#### Exercise instructions
In the data below, begin at the line with "LANGUE MATERNELLE" and stop after the line with "olduğunu aktararak, kalbi"; output those lines exactly and no pictures.

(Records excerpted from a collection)
################
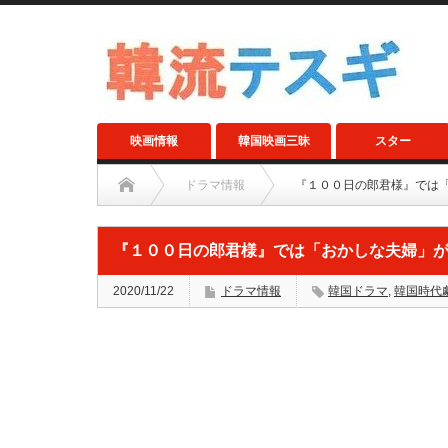
映画情報
韓国映画三昧
スター
ドラマ情報
『１００日の郎君様』では
『１００日の郎君様』では「おかしな夫婦」
2020/11/22
ドラマ情報
韓国ドラマ
,
韓国時代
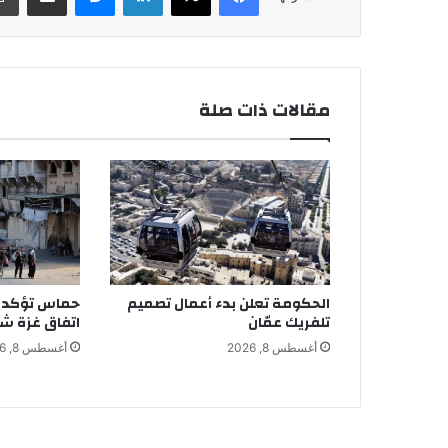
مقالات ذات صلة
الحكومة تعلن بدء أعمال تصميم
حماس تؤكد ا
تلفريك عمّان
اتفاق غزة شرط
أغسطس 8, 2026
أغسطس 8, 2026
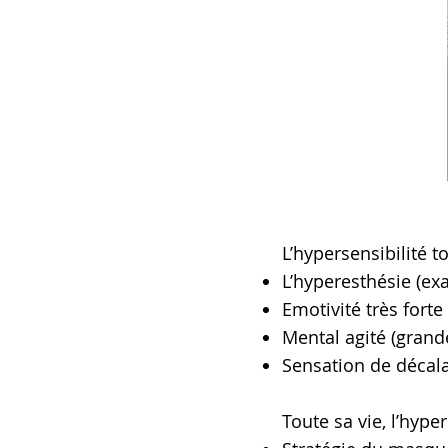
L’hypersensibilité 
L’hyperesthésie (ex
Emotivité très forte
Mental agité (grand
Sensation de décala
Toute sa vie, l’hype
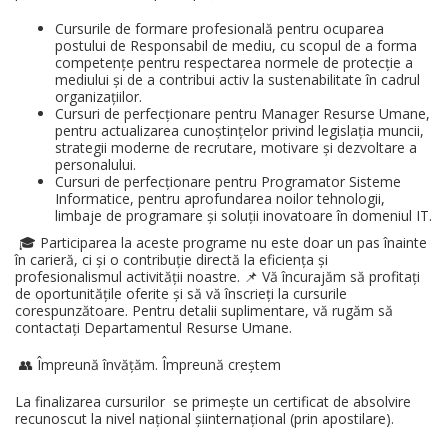
Cursurile de formare profesională pentru ocuparea
postului de Responsabil de mediu, cu scopul de a forma
competențe pentru respectarea normele de protecție a
mediului și de a contribui activ la sustenabilitate în cadrul
organizațiilor.
Cursuri de perfecționare pentru Manager Resurse Umane,
pentru actualizarea cunoștințelor privind legislația muncii,
strategii moderne de recrutare, motivare și dezvoltare a
personalului.
Cursuri de perfecționare pentru Programator Sisteme
Informatice, pentru aprofundarea noilor tehnologii,
limbaje de programare și soluții inovatoare în domeniul IT.
🎓 Participarea la aceste programe nu este doar un pas înainte
în carieră, ci și o contribuție directă la eficiența și
profesionalismul activității noastre. 📌 Vă încurajăm să profitați
de oportunitățile oferite și să vă înscrieți la cursurile
corespunzătoare. Pentru detalii suplimentare, vă rugăm să
contactați Departamentul Resurse Umane.
👥 Împreună învățăm. Împreună creștem
La finalizarea cursurilor se primește un certificat de absolvire
recunoscut la nivel național șiinternațional (prin apostilare).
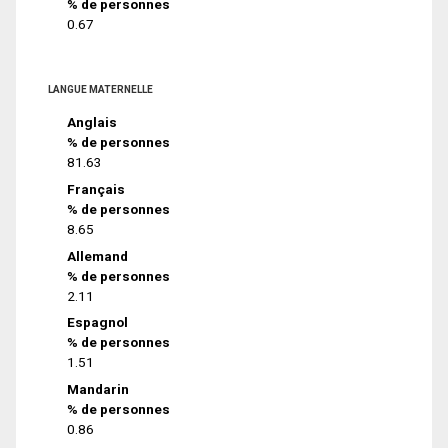
% de personnes
0.67
LANGUE MATERNELLE
Anglais
% de personnes
81.63
Français
% de personnes
8.65
Allemand
% de personnes
2.11
Espagnol
% de personnes
1.51
Mandarin
% de personnes
0.86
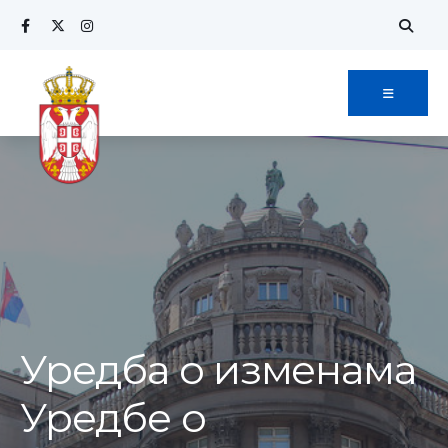
Search
Skip
for:
to
content
Уредба о изменама
Уредбе о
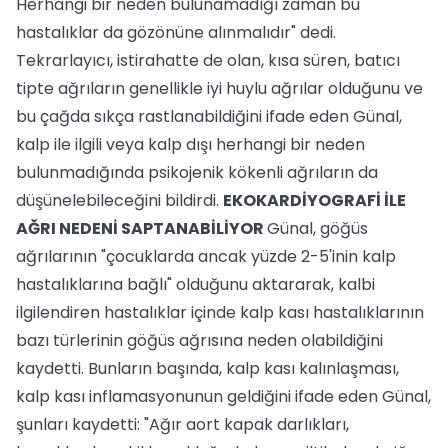
Herhangi bir neden bulunamadığı zaman bu
hastalıklar da gözönüne alınmalıdır" dedi.
Tekrarlayıcı, istirahatte de olan, kısa süren, batıcı
tipte ağrıların genellikle iyi huylu ağrılar olduğunu ve
bu çağda sıkça rastlanabildiğini ifade eden Günal,
kalp ile ilgili veya kalp dışı herhangi bir neden
bulunmadığında psikojenik kökenli ağrıların da
düşünelebileceğini bildirdi.
EKOKARDİYOGRAFİ İLE
AĞRI NEDENİ SAPTANABİLİYOR
Günal, göğüs
ağrılarının "çocuklarda ancak yüzde 2-5'inin kalp
hastalıklarına bağlı" olduğunu aktararak, kalbi
ilgilendiren hastalıklar içinde kalp kası hastalıklarının
bazı türlerinin göğüs ağrısına neden olabildiğini
kaydetti. Bunların başında, kalp kası kalınlaşması,
kalp kası inflamasyonunun geldiğini ifade eden Günal,
şunları kaydetti: "Ağır aort kapak darlıkları,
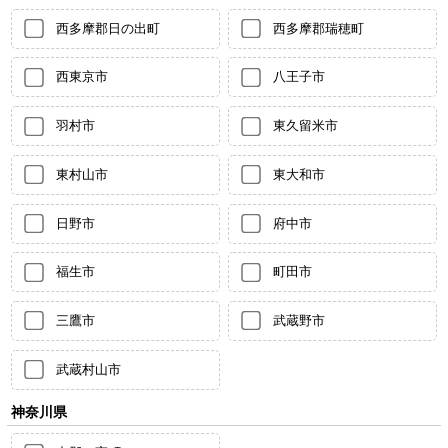
西多摩郡日の出町
西多摩郡瑞穂町
西東京市
八王子市
羽村市
東久留米市
東村山市
東大和市
日野市
府中市
福生市
町田市
三鷹市
武蔵野市
武蔵村山市
神奈川県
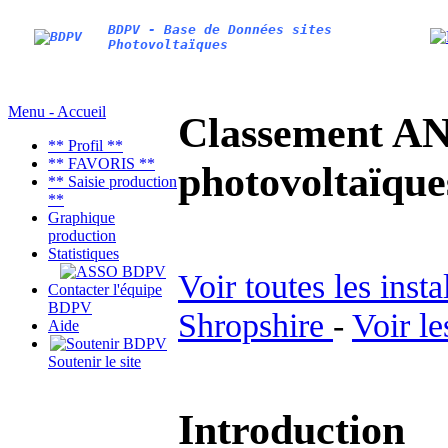
BDPV - Base de Données sites
Photovoltaïques
Menu - Accueil
Classement AN
** Profil **
** FAVORIS **
photovoltaïq
** Saisie production
**
Graphique
production
Statistiques
Voir toutes les inst
Contacter l'équipe
BDPV
Shropshire
-
Voir le
Aide
Soutenir le site
Introduction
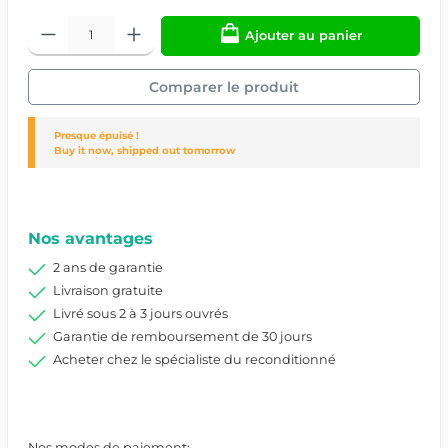
Ajouter au panier
Comparer le produit
Presque épuisé !
Buy it now, shipped out tomorrow
Réf. produit :
14523/20/87852555883131001
Nos avantages
2 ans de garantie
Livraison gratuite
Livré sous 2 à 3 jours ouvrés
Garantie de remboursement de 30 jours
Acheter chez le spécialiste du reconditionné
Nos modes de paiement:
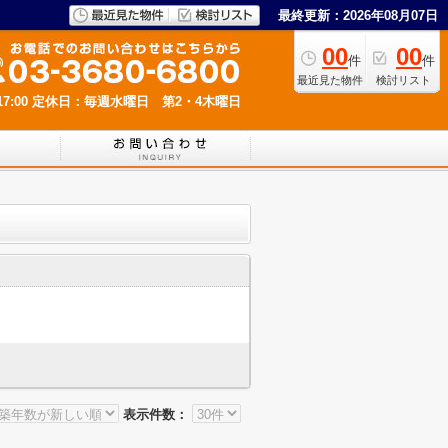
最終更新：2026年08月07日
00
00
件
件
最近見た物件
検討リスト
7:00
定休日：毎週水曜日 第2・4木曜日
表示件数：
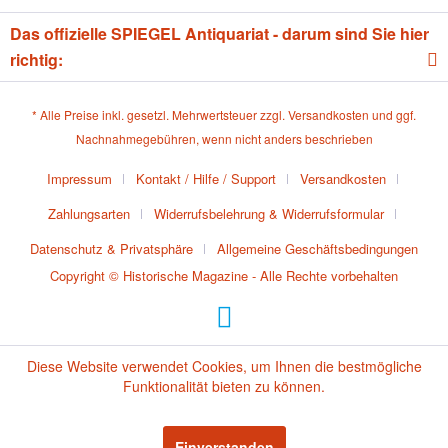
Das offizielle SPIEGEL Antiquariat - darum sind Sie hier
richtig:
* Alle Preise inkl. gesetzl. Mehrwertsteuer zzgl.
Versandkosten
und ggf.
Nachnahmegebühren, wenn nicht anders beschrieben
Impressum
Kontakt / Hilfe / Support
Versandkosten
Zahlungsarten
Widerrufsbelehrung & Widerrufsformular
Datenschutz & Privatsphäre
Allgemeine Geschäftsbedingungen
Copyright © Historische Magazine - Alle Rechte vorbehalten
Diese Website verwendet Cookies, um Ihnen die bestmögliche
Funktionalität bieten zu können.
Einverstanden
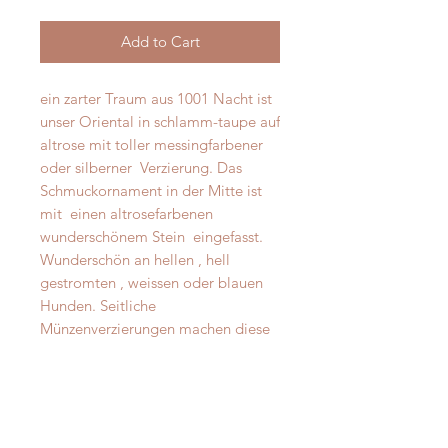
Add to Cart
ein zarter Traum aus 1001 Nacht ist 
unser Oriental in schlamm-taupe auf 
altrose mit toller messingfarbener 
oder silberner  Verzierung. Das  
Schmuckornament in der Mitte ist 
mit  einen altrosefarbenen 
wunderschönem Stein  eingefasst.  
Wunderschön an hellen , hell 
gestromten , weissen oder blauen 
Hunden. Seitliche 
Münzenverzierungen machen diese 
Halsung zu einem ganz besonderen 
Schmuckstück.Wahlweise mit Antik 
Messing oder silbernerVerzierung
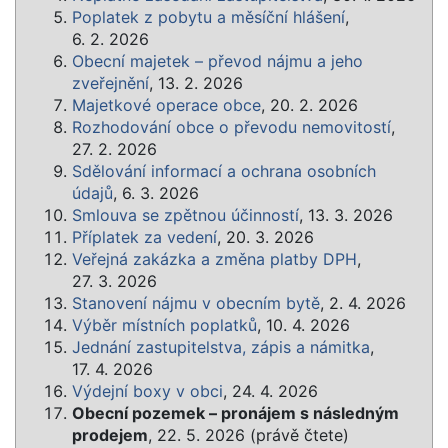
Poplatek z pobytu a měsíční hlášení
,
6. 2. 2026
Obecní majetek – převod nájmu a jeho
zveřejnění
, 13. 2. 2026
Majetkové operace obce
, 20. 2. 2026
Rozhodování obce o převodu nemovitostí
,
27. 2. 2026
Sdělování informací a ochrana osobních
údajů
, 6. 3. 2026
Smlouva se zpětnou účinností
, 13. 3. 2026
Příplatek za vedení
, 20. 3. 2026
Veřejná zakázka a změna platby DPH
,
27. 3. 2026
Stanovení nájmu v obecním bytě
, 2. 4. 2026
Výběr místních poplatků
, 10. 4. 2026
Jednání zastupitelstva, zápis a námitka
,
17. 4. 2026
Výdejní boxy v obci
, 24. 4. 2026
Obecní pozemek – pronájem s následným
prodejem
, 22. 5. 2026 (právě čtete)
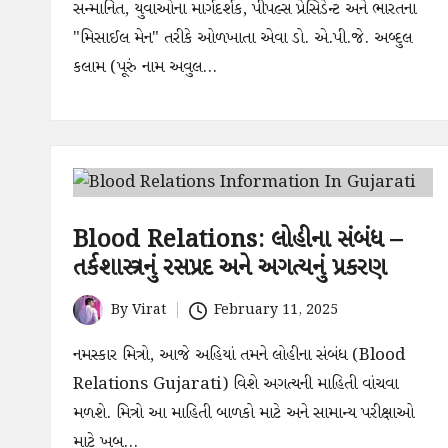
સન્માનિત, યુવાઓના માર્ગદર્શક, પીપલ્સ પ્રેસિડેન્ટ અને ભારતના
"મિસાઈલ મેન" તરીકે ઓળખાતા એવા ડો. એ.પી.જે. અબ્દુલ
કલામ (પૂરું નામ અવુલ…
Blood Relations: લોહીના સંબંધ –
તર્કશાસ્ત્રનું રસપ્રદ અને અગત્યનું પ્રકરણ
By
Virat
February 11, 2025
Posted
by
નમસ્કાર મિત્રો, આજે અહિયાં તમને લોહીના સંબંધ (Blood
Relations Gujarati) વિશે અગત્યની માહિતી વાંચવા
મળશે. મિત્રો આ માહિતી બાળકો માટે અને સામાન્ય પરીક્ષાઓ
માટે ખૂબ…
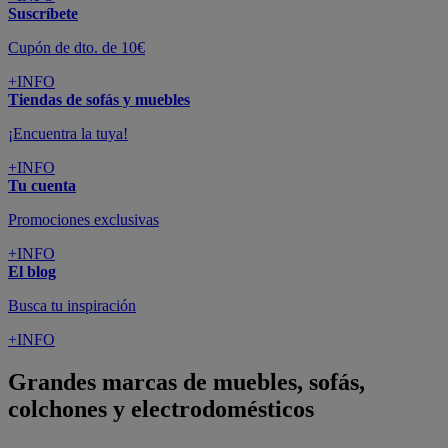
Suscríbete
Cupón de dto. de 10€
+INFO
Tiendas de sofás y muebles
¡Encuentra la tuya!
+INFO
Tu cuenta
Promociones exclusivas
+INFO
El blog
Busca tu inspiración
+INFO
Grandes marcas de muebles, sofás,
colchones y electrodomésticos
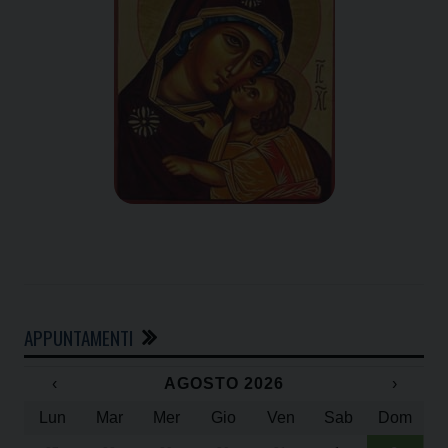
APPUNTAMENTI
‹
AGOSTO 2026
›
Lun
Mar
Mer
Gio
Ven
Sab
Dom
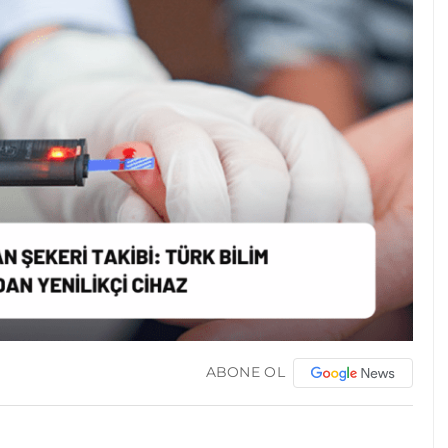
ABONE OL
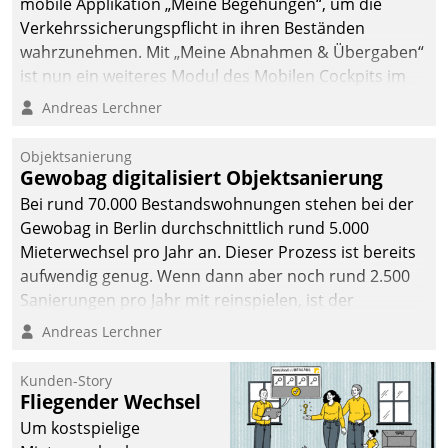
mobile Applikation „Meine Begehungen“, um die
Verkehrssicherungspflicht in ihren Beständen
wahrzunehmen. Mit „Meine Abnahmen & Übergaben“
ist nun ein weiteres Modul des Mobilen Cockpits im
Einsatz.
Andreas Lerchner
Objektsanierung
Gewobag digitalisiert Objektsanierung
Bei rund 70.000 Bestandswohnungen stehen bei der
Gewobag in Berlin durchschnittlich rund 5.000
Mieterwechsel pro Jahr an. Dieser Prozess ist bereits
aufwendig genug. Wenn dann aber noch rund 2.500
Sanierungen pro Jahr mit reinspielen, ist der
Betreuungs- und Organisationsaufwand immens. Im
Andreas Lerchner
Rahmen ihrer Digitalisierungsstrategie hat das
kommunale Wohnungsbauunternehmen daher
Kunden-Story
gemeinsam mit der Berliner Datatrain GmbH den
Fliegender Wechsel
Teilprozess der Objektsanierung digitalisiert.
Um kostspielige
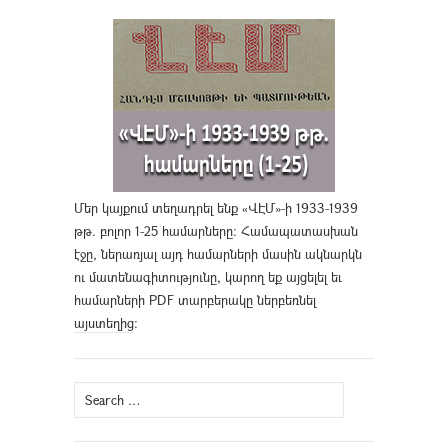
Մեր կայքում տեղադրել ենք «ՎԷՄ»-ի 1933-1939
թթ. բոլոր 1-25 համարները։ Համապատասխան
էջը, ներառյալ այդ համարների մասին ակնարկն
ու մատենագիտությունը, կարող եք այցելել եւ
համարների PDF տարբերակը ներբեռնել
այստեղից
։
Search
for:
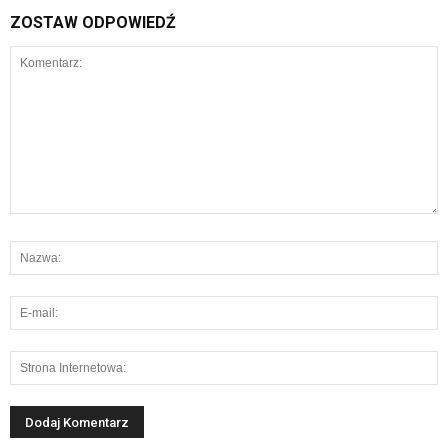
ZOSTAW ODPOWIEDŹ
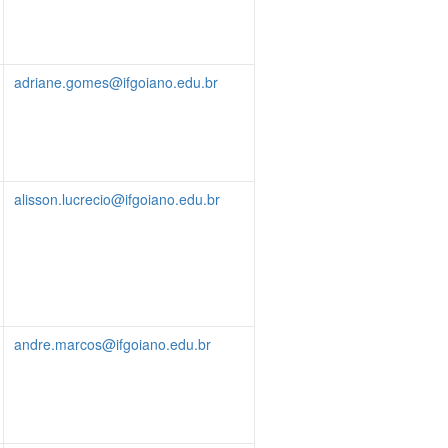
adriane.gomes@ifgoiano.edu.br
alisson.lucrecio@ifgoiano.edu.br
andre.marcos@ifgoiano.edu.br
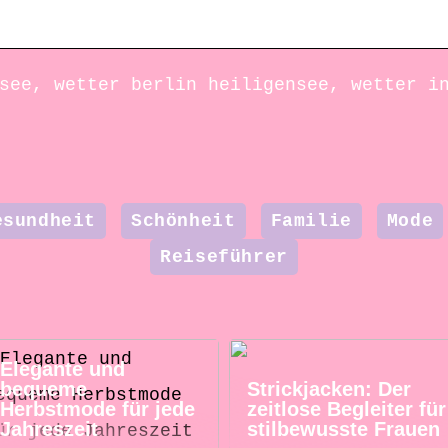
see, wetter berlin heiligensee, wetter i
esundheit
Schönheit
Familie
Mode
Reiseführer
Elegante und
bequeme
Strickjacken: Der
Herbstmode für jede
zeitlose Begleiter für
Jahreszeit
stilbewusste Frauen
################
#### Your solution
LANGUE MATERNELLE
Anglais
% de personnes
81.63
Français
% de personnes
8.65
Allemand
% de personnes
2.11
Espagnol
% de personnes
1.51
Mandarin
% de personnes
0.86
Search
Skip
for:
to
content
Уредба о изменама
Уредбе о
Herhangi bir neden bulunamadığı zaman bu
hastalıklar da gözönüne alınmalıdır" dedi.
Tekrarlayıcı, istirahatte de olan, kısa süren, batıcı
tipte ağrıların genellikle iyi huylu ağrılar olduğunu ve
bu çağda sıkça rastlanabildiğini ifade eden Günal,
kalp ile ilgili veya kalp dışı herhangi bir neden
bulunmadığında psikojenik kökenli ağrıların da
düşünelebileceğini bildirdi.
EKOKARDİYOGRAFİ İLE
AĞRI NEDENİ SAPTANABİLİYOR
Günal, göğüs
ağrılarının "çocuklarda ancak yüzde 2-5'inin kalp
hastalıklarına bağlı" olduğunu aktararak, kalbi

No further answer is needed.